Go through the data and copy each line that holds "Rehlinger".
═════ DATA PROVIDED
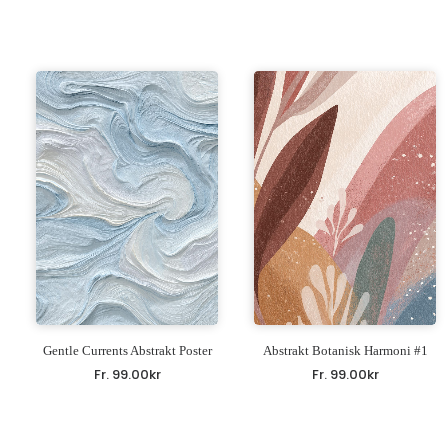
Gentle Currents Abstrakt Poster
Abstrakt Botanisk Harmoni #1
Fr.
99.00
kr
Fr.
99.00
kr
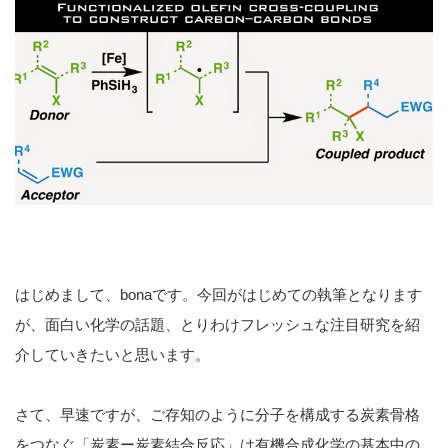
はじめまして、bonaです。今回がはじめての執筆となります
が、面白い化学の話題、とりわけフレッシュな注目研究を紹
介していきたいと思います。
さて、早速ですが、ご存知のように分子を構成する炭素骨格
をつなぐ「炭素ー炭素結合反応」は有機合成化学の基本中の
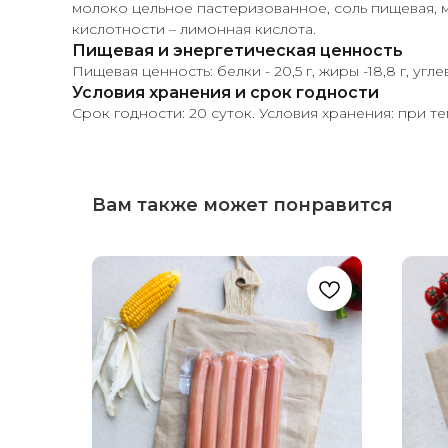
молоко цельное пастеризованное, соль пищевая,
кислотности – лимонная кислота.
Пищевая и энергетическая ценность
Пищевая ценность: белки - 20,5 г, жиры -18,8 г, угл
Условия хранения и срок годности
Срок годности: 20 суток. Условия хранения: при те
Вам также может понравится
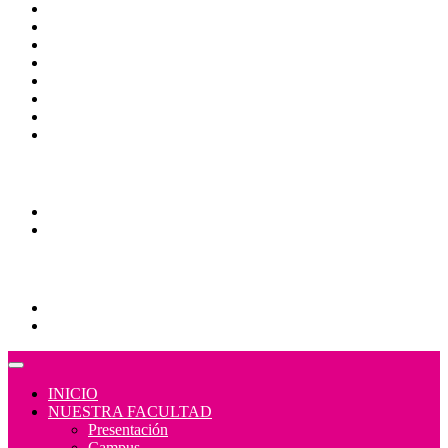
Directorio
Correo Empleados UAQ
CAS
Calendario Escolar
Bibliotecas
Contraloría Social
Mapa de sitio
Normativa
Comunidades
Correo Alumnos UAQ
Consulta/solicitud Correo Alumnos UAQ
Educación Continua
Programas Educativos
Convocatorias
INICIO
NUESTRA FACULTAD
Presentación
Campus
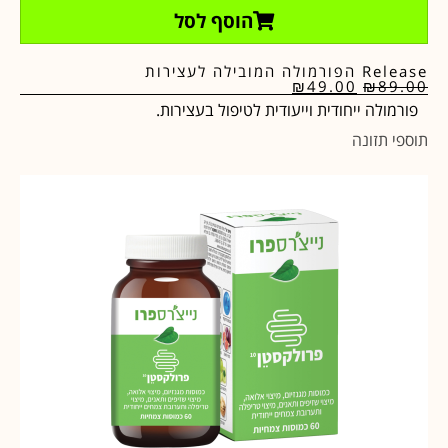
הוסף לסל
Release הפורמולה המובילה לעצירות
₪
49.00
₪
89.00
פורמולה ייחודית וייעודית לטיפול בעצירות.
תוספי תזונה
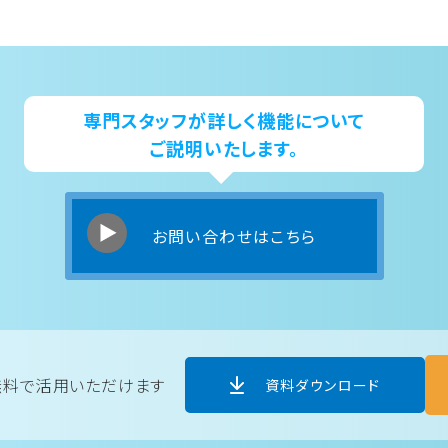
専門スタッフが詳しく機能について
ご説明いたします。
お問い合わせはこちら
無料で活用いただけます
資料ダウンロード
══════════
═════ DATA PROVIDED
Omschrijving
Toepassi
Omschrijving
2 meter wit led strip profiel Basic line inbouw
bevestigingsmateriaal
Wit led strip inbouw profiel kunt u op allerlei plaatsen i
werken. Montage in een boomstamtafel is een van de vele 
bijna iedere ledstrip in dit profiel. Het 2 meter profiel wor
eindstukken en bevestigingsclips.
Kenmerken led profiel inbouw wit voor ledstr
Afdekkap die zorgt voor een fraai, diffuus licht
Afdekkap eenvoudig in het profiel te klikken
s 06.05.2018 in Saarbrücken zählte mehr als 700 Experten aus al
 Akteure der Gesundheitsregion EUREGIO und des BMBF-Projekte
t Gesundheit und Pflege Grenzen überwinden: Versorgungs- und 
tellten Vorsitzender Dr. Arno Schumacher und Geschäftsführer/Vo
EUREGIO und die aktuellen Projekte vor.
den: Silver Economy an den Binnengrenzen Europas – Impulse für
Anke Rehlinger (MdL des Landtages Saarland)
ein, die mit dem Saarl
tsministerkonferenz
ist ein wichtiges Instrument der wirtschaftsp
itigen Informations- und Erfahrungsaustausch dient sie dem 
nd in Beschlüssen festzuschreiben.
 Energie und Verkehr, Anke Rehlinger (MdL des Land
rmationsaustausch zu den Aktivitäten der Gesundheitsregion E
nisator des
══════════
- ANSWER SPACE
Anke Rehlinger (MdL des Landtages Saarland)
 Energie und Verkehr, Anke Rehlinger (MdL des Land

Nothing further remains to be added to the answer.